Tarih: 04.02.2025 13:54

Anayasada Laikliğin 88. Yıl Dönümü

Facebook Twitter Linked-in

 

Demokrasi, özgürlük ve eşitliğin teminatı laikliktir

5 Şubat 1937 tarihinde yapılan değişiklikle, 1924 Anayasası’na Cumhuriyetin temel nitelikleri arasına eklenen laiklik ilkesi, 1961 ve 1982 Anayasalarında da "devletin değiştirilemez, değiştirilmesi teklif edilemez temel nitelikleri" arasında yer almıştır.

Laiklik, yalnızca din ve devlet işlerinin birbirinden ayrılmasını öngören bir ilke değil, aynı zamanda her alanda aklın, bilimin ve ulusal egemenliğe dayanan hukuk kurallarının temel alındığı bir yaşam biçimidir.

Eğitimde, yönetimde ve hukukta laiklik ilkesinin tam anlamıyla uygulanması; din ve vicdan özgürlüğünün, barış içinde bir arada yaşamamızın ve özgür düşüncenin temelini oluşturur.

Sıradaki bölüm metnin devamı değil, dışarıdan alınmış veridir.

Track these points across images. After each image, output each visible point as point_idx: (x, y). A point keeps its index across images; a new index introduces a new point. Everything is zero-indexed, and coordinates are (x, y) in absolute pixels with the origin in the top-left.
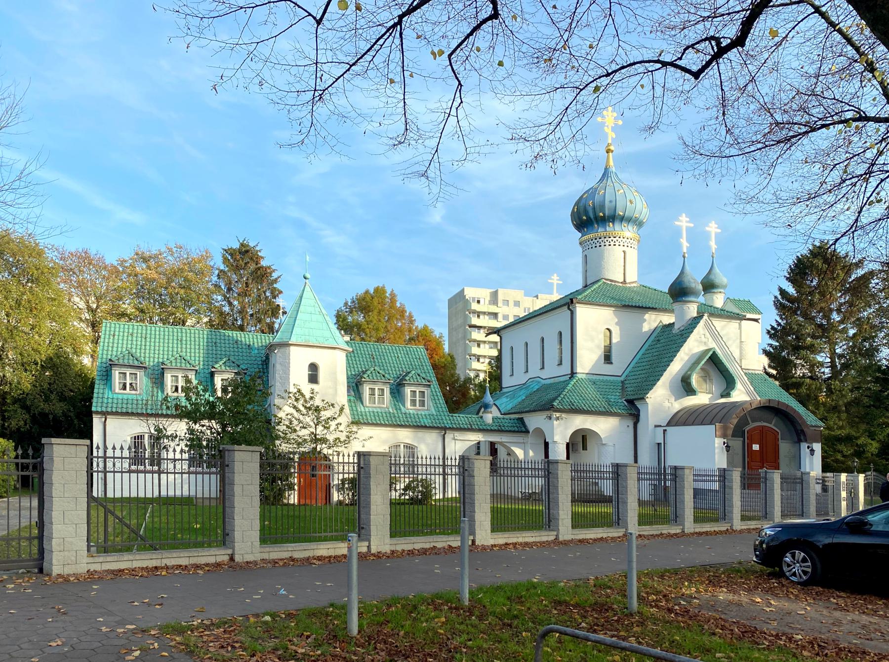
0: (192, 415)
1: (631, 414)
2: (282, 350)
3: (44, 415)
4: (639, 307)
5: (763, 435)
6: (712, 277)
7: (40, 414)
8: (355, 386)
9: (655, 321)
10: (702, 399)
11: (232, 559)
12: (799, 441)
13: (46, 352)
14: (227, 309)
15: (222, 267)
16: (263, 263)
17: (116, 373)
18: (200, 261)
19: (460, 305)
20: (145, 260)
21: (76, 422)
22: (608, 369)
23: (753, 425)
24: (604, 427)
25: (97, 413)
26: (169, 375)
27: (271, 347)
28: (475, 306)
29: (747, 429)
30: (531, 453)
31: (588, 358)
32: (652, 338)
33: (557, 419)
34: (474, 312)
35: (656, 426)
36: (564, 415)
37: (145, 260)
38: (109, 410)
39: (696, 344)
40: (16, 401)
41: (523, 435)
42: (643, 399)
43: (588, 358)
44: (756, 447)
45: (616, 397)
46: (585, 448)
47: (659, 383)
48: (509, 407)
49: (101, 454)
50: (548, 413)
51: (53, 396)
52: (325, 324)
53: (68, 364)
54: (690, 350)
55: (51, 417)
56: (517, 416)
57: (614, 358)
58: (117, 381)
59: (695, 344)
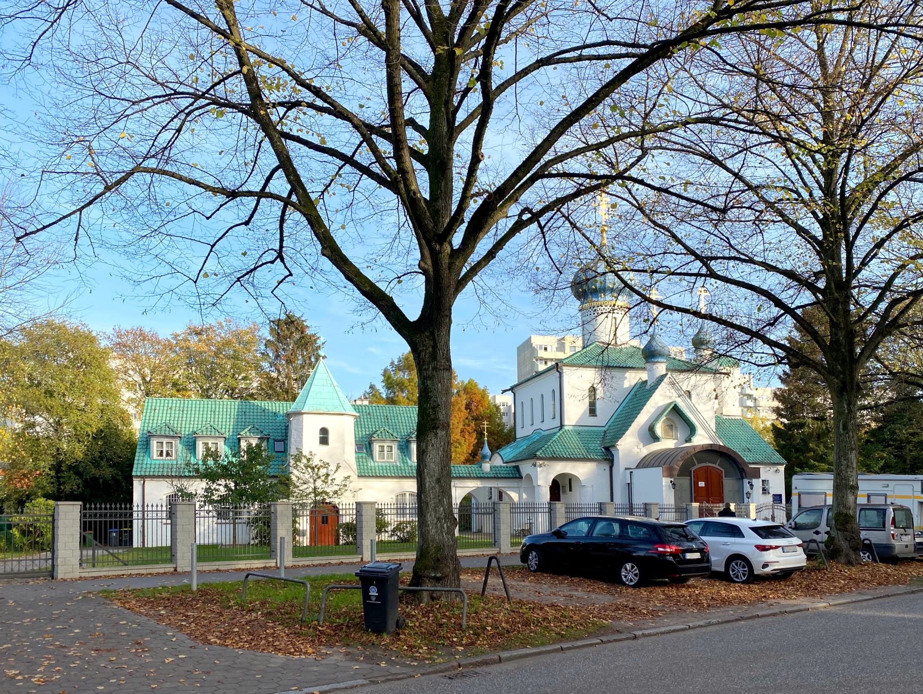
0: (211, 476)
1: (606, 460)
2: (297, 418)
3: (95, 479)
4: (619, 367)
5: (707, 475)
6: (654, 343)
7: (91, 479)
8: (365, 445)
9: (634, 378)
10: (667, 444)
11: (176, 570)
12: (742, 478)
13: (96, 424)
14: (274, 375)
15: (270, 338)
16: (308, 332)
17: (154, 443)
18: (247, 333)
19: (528, 353)
20: (198, 333)
21: (124, 484)
22: (592, 421)
23: (698, 466)
24: (582, 471)
25: (137, 477)
26: (201, 443)
27: (288, 415)
28: (541, 354)
29: (693, 469)
30: (524, 496)
31: (575, 411)
32: (632, 393)
33: (540, 466)
34: (542, 359)
35: (626, 469)
36: (546, 463)
37: (198, 333)
38: (147, 474)
39: (662, 398)
40: (70, 468)
41: (517, 480)
42: (614, 446)
43: (575, 411)
44: (702, 484)
45: (597, 445)
46: (570, 490)
47: (628, 433)
48: (510, 457)
49: (140, 508)
50: (532, 461)
51: (103, 463)
52: (335, 395)
53: (117, 434)
54: (656, 403)
55: (101, 481)
56: (514, 464)
57: (598, 412)
58: (155, 449)
59: (661, 398)
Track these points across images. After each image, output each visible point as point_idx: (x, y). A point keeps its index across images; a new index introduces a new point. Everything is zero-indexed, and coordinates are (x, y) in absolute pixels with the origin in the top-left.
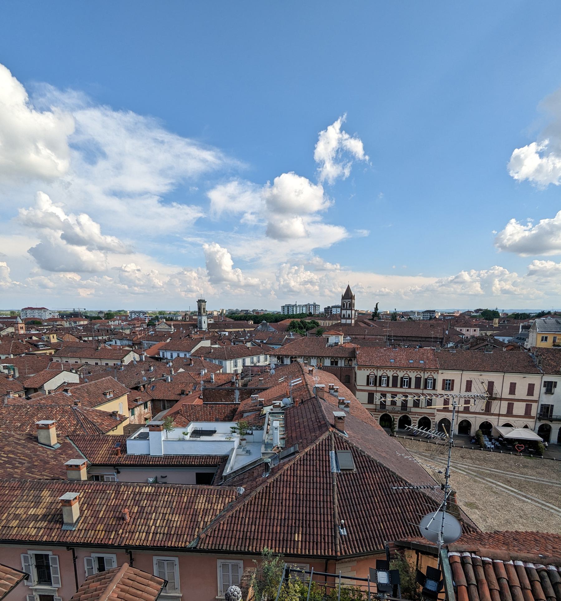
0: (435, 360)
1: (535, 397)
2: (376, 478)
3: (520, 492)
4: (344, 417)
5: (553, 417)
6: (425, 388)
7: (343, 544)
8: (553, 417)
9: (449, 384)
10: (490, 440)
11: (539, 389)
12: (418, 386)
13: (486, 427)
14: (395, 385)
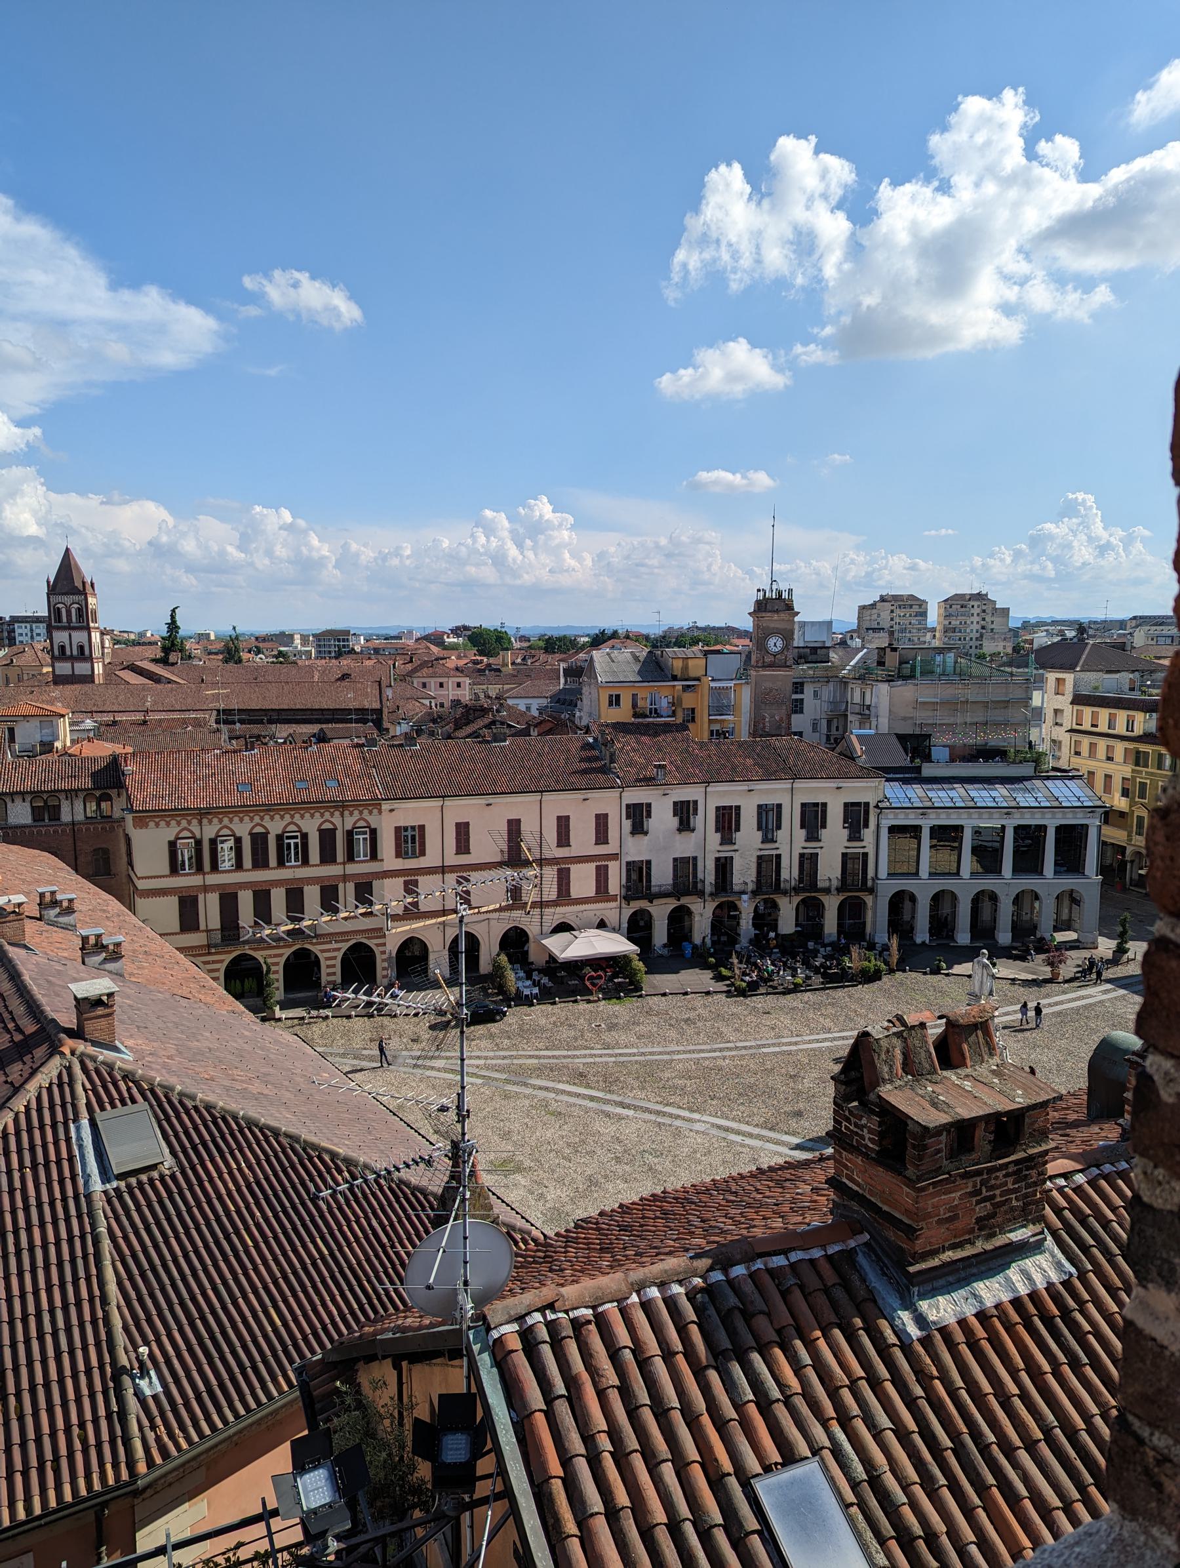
0: (370, 776)
1: (611, 848)
2: (240, 1169)
3: (608, 1096)
4: (110, 995)
5: (654, 890)
6: (351, 857)
7: (153, 1427)
8: (654, 890)
9: (413, 837)
11: (618, 825)
12: (328, 857)
13: (515, 941)
14: (260, 862)
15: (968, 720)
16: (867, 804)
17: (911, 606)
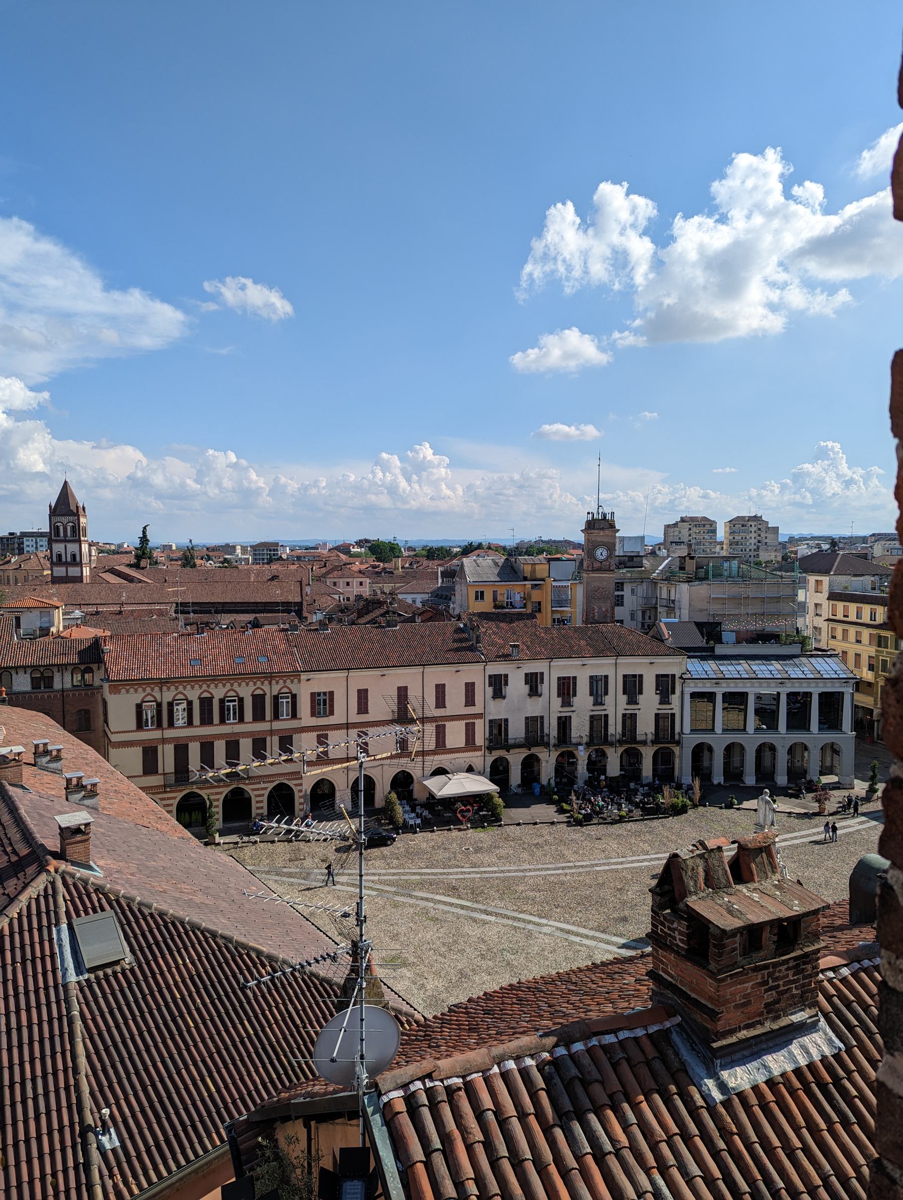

Kadın-erkek eşitliği demokrasinin temel kriteridir ve çağdaş demokrasilerin ön koşulu laikliktir. Hukuk birliğinin ve demokrasinin olmazsa olmaz koşulu olan laiklik, aynı zamanda kadının insan haklarının ve toplumsal cinsiyet eşitliğinin güvencesidir. Ancak son yıllarda, çağdaş uygarlığın ve demokrasinin temel taşı olan laiklik göz ardı edilmekte; eğitimden ekonomiye, aileden siyasete kadar yaşamın her alanında dine referanslı bir yaşam biçimi dayatılmakta ve laiklik ilkesi adeta yok sayılmaktadır.

İslam dünyasında laiklik ilkesini hukuki ve siyasi gerekleriyle yerine getirebilmiş olan tek devlet, Türkiye Cumhuriyeti’dir 

Laiklik ilkesinin korunması amacıyla Anayasa’nın 24. maddesinde, kimsenin devletin sosyal, ekonomik, siyasi veya hukuki temel düzenini kısmen de olsa din kurallarına dayandıramayacağı özellikle vurgulanmıştır. Ayrıca, “her ne suretle olursa olsun dini veya din duygularını yahut dince kutsal sayılan şeyleri istismar edemez ve kötüye kullanamaz” hükmüne yer verilmiştir. İslam dünyasında laiklik ilkesini hukuki ve siyasi gerekleriyle yerine getirebilmiş olan tek devlet, Türkiye Cumhuriyeti’dir. Bu değeri bilmek, savunmak ve kararlılıkla korumak hepimizin görevidir.

Özgür düşünce ve aydınlık gelecek için laiklik şarttır

Sonuç olarak, özgür düşüncenin, demokrasinin ve kadın haklarının güvencesi olan laikliğin korunmasına; ailede, eğitimde, siyasette ve yaşamın her alanında aklın ve bilimin önderliğinin kabul edilmesine her zamankinden daha fazla ihtiyaç duyulmaktadır.